Cancer is one of those diseases that makes a person rethink their life and actually make a change in the way that they view the world. In Dharma Girl, Chelsea awoka to the fact that life is short when she learned that her mother, Mary Cain, had acquired cancer. Her mother's condition helped Chelsea to find out more about her past and what her life was all about. Chelsea also discovers many things about her past, present, and what her future may be like while journeying to Iowa and talking to her mother. Mary Cain's cancer also prompted Chelsea to carefully examine the purpose of her life and investigate her past.
One of the reasons that Chelsea desired to go back to Iowa and re-examine her past was the sheer fact that her mother's cancer scared her into doing something with her own life. She felt that her present life was utterly meaningless and that she needed to find at least an ounce of her being needed in the world for some purpose. When Chelsea learns that her mother has cancer she says, "I got off the phone to face the concerned faces of my three roomates. Insignificant. That was all I could think of as I looked at them..."(25) This is the point in which Chelsea actually realizes that her life has amounted to nothing so far, and to make her life mean something, she will have to look into herself. Also, to show that she still has some hope for her and her mother's life, she says, "My mother was dying. But not yet"(24). This shows that although she was frightened by what she had learned about her mother's cancer, she was still confident that life had not yet ended. She still had time to make something of herself and thus show that her life was meaning ful.
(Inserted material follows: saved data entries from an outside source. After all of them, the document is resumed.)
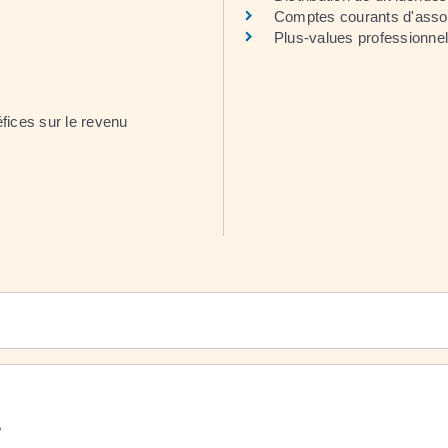
Comptes courants d'asso
Plus-values professionnel
éfices sur le revenu
?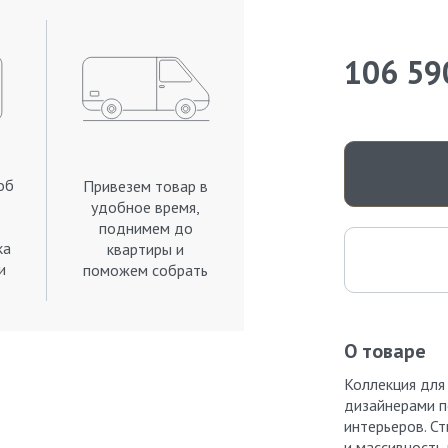
106 59
об
Привезем товар в
удобное время,
поднимем до
ка
квартиры и
и
поможем собрать
.
О товаре
Коллекция для
дизайнерами 
интерьеров. С
и массивность 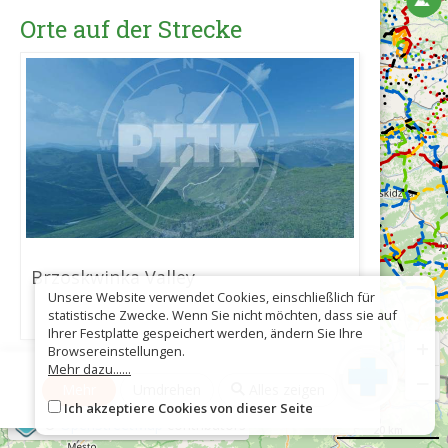
Orte auf der Strecke
Brzoskwinka Valley
Unsere Website verwendet Cookies, einschließlich für
statistische Zwecke. Wenn Sie nicht möchten, dass sie auf
Ihrer Festplatte gespeichert werden, ändern Sie Ihre
+
Browsereinstellungen.
Mehr dazu......
−
Mehr
Umdrehen
Alles zeigen
Ich akzeptiere Cookies von dieser Seite
©
OpenStreetMap
contributors
20 km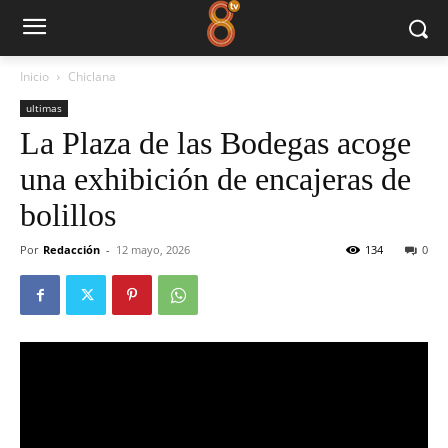
Inicio
Chiclana
ultimas
La Plaza de las Bodegas acoge
una exhibición de encajeras de
bolillos
Por
Redacción
-
12 mayo, 2026
134
0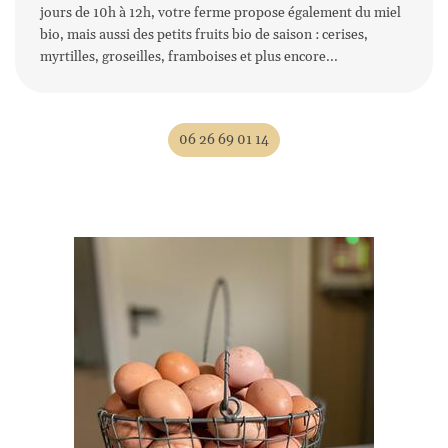
jours de 10h à 12h, votre ferme propose également du miel
bio, mais aussi des petits fruits bio de saison : cerises,
myrtilles, groseilles, framboises et plus encore...
Une questio
Accueil
06 26 69 01 14
'exploitation
06 26 69 01 1
Galerie
Avis
lités & Recettes
Rejoignez-nous
Contact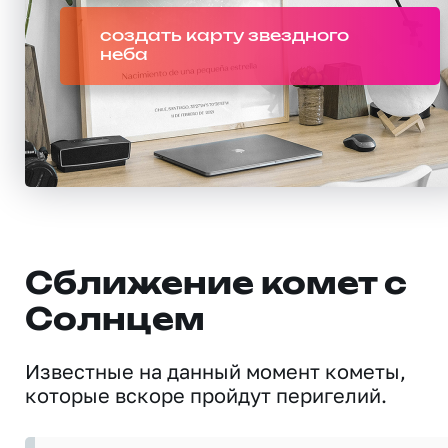
создать карту звездного
неба
Сближение комет с
Солнцем
Известные на данный момент кометы,
которые вскоре пройдут перигелий.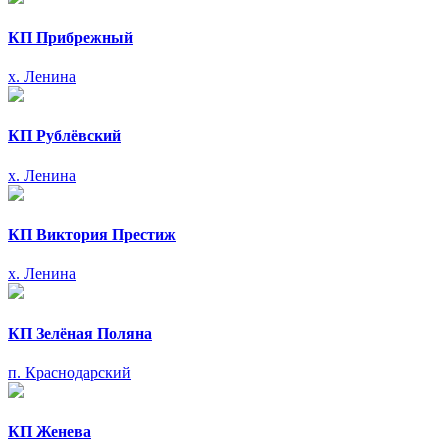
КП Прибрежный
х. Ленина
КП Рублёвский
х. Ленина
КП Виктория Престиж
х. Ленина
КП Зелёная Поляна
п. Краснодарский
КП Женева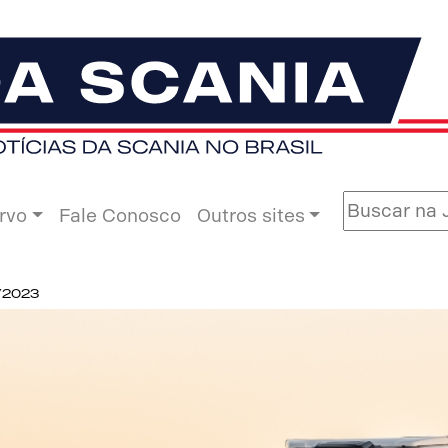
rvo
Fale Conosco
Outros sites
1/2023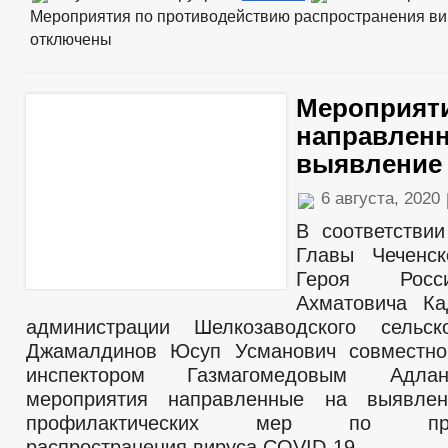
Мероприятия по противодействию распространения в
отключены
Мероприят
направленн
выявление
6 августа, 2020
В соответстви
Главы Чеченск
Героя Росс
Ахматовича Ка
администрации Шелкозаводского сельск
Джамалдинов Юсуп Усманович совместно
инспектором Газмагомедовым Адла
мероприятия направленные на выявле
профилактических мер по проти
распространения вируса COVID-19.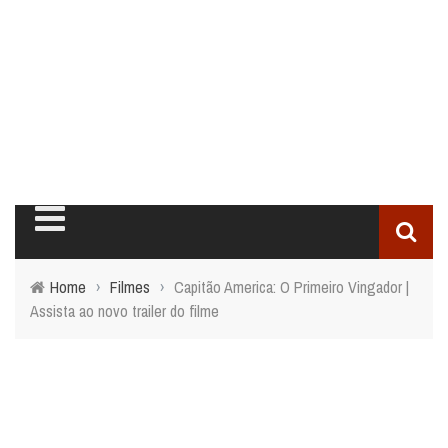
Home
›
Filmes
›
Capitão America: O Primeiro Vingador |
Assista ao novo trailer do filme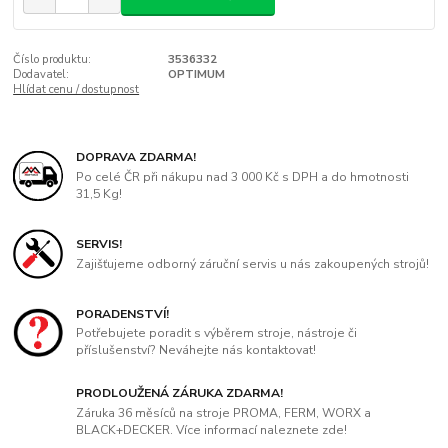
Číslo produktu:
3536332
Dodavatel:
OPTIMUM
Hlídat cenu / dostupnost
DOPRAVA ZDARMA!
Po celé ČR při nákupu nad 3 000 Kč s DPH a do hmotnosti
31,5 Kg!
SERVIS!
Zajišťujeme odborný záruční servis u nás zakoupených strojů!
PORADENSTVÍ!
Potřebujete poradit s výběrem stroje, nástroje či
příslušenství? Neváhejte nás kontaktovat!
PRODLOUŽENÁ ZÁRUKA ZDARMA!
Záruka 36 měsíců na stroje PROMA, FERM, WORX a
BLACK+DECKER. Více informací naleznete zde!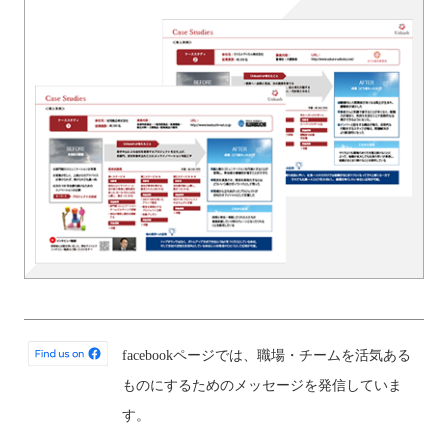
facebookページでは、職場・チームを活気ある
ものにするためのメッセージを発信していま
す。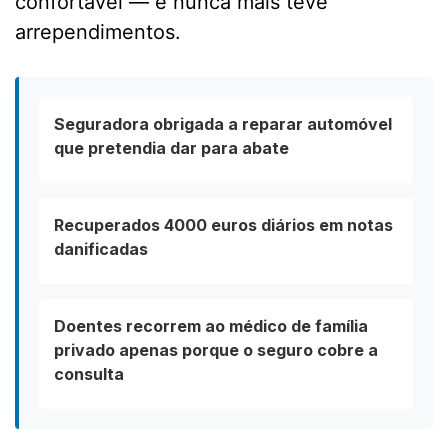
confortável — e nunca mais teve
arrependimentos.
Seguradora obrigada a reparar automóvel
que pretendia dar para abate
Recuperados 4000 euros diários em notas
danificadas
Doentes recorrem ao médico de família
privado apenas porque o seguro cobre a
consulta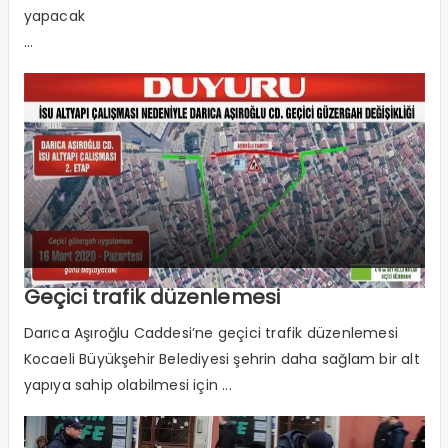
yapacak
...
Geçici trafik düzenlemesi
Darıca Aşıroğlu Caddesi’ne geçici trafik düzenlemesi
Kocaeli Büyükşehir Belediyesi şehrin daha sağlam bir alt
yapıya sahip olabilmesi için ...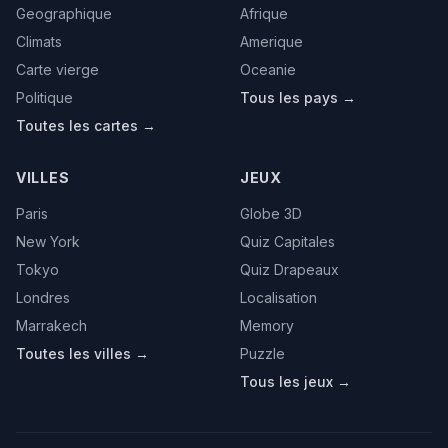
Geographique
Afrique
Climats
Amerique
Carte vierge
Oceanie
Politique
Tous les pays →
Toutes les cartes →
VILLES
JEUX
Paris
Globe 3D
New York
Quiz Capitales
Tokyo
Quiz Drapeaux
Londres
Localisation
Marrakech
Memory
Toutes les villes →
Puzzle
Tous les jeux →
Chelsea had a tough time finding more information about her past and the past of the hippies and communes. Before she left California, Chelsea's life was summed up by this: "We go out for coffee...we rent movies we've alreday seen...My-life-is-meaningless"(27). She wanted to do more with her life than just rent movies and go for coffee. She remembered her parents dodging the draft and escaping the law. This is what chelsea longed to do. On the way to Iowa, Chelsea and her mom talk about what Iowa will be like. But what they talked about wasn't true reality. Instead, they talk about what they remember Iowa to be like. They remembered cornfields and communes, friends and family. Some of what they remembered had stayed the same, but much of it had changed.
Chelsea's illusionary self, Snowbird, appeared frequently throughout the book as a way for Chelsea to cope with her past and remember it. Every once in a while, she would revert back to remembering what life was like when she was a little girl and all of the experiences that she had had when she was five years old. When Chelsea was little, her life was full of meaning and she always had a purpose for living. Wheter it was collecting dead birds, or burying her doll, she always had a purpose for doing whatever she did. Another of the incidents about her past that Chelsea sought to know about was where she got the nickname, Snowbird. Eventually, her father remembered that the nickname Snowbird came from an Anne Murray song. Chelsea felt stunned by this. All she said while her dad was telling her about where her name came from was, "It came from an Anne Murray song?...It came from an Anne Murray song?"(152).
The only childhood friend that Chelsea really ever had was Donnie, and he is another reason that Chelsea is re-examining her past and trying to find meaning in her life. Donnie was, and is a strong influence on Chelsea's search to find out more about herself. He was the one person that she remembered as being a friend when she was little, so of course she would remember him fondly. He was the one to whom she went looking for when she got to Iowa. She looked for the little figure from the past who was her friend.
When Chelsea found out that Donnie might be dead, she was on the verge of a mental breakdown. First, she had to deal with the possibility of her mother's cancer coming back. Now, with the realization that Donnie might be dead, Chelsea felt that her life was falling apart. She didn't want to live with the fact that Donnie could have died. Chelsea and her mother then discover that Donnie doesn't live in the farmhouse anymore and all the people who had known him were either dead or hadn't seen him in years(142). This is a huge blow to Chelsea. Later, Chelsea, Mary, and Kitt are together at a bookstore when they see a stranger. Kitt has a huge smile on her face. Chelsea knows right away that it is Donnie, and she feels total bliss when she sees him.
In her journey to Iowa, Chelsea found many ways to find and express a purpose and meaning in her life. But the most important catalyst in her self-examination was her mother getting cancer. This eventually prompted her to find out more about her past, what she was doing now, and what she could possibly be doing years from now. Her mother's disease made Chelsea realize that life wasn't always predictable. It didn't always last for the full eighty to one-hundred years. She learned that if she wanted something, she had to go out and get it, try it, and do it. Chelsea learned not to hesitate, because if she did, it might not be there when she wanted it.
All of the quotes in this essay came from Chelsea Cain's novel, Dharma Girl.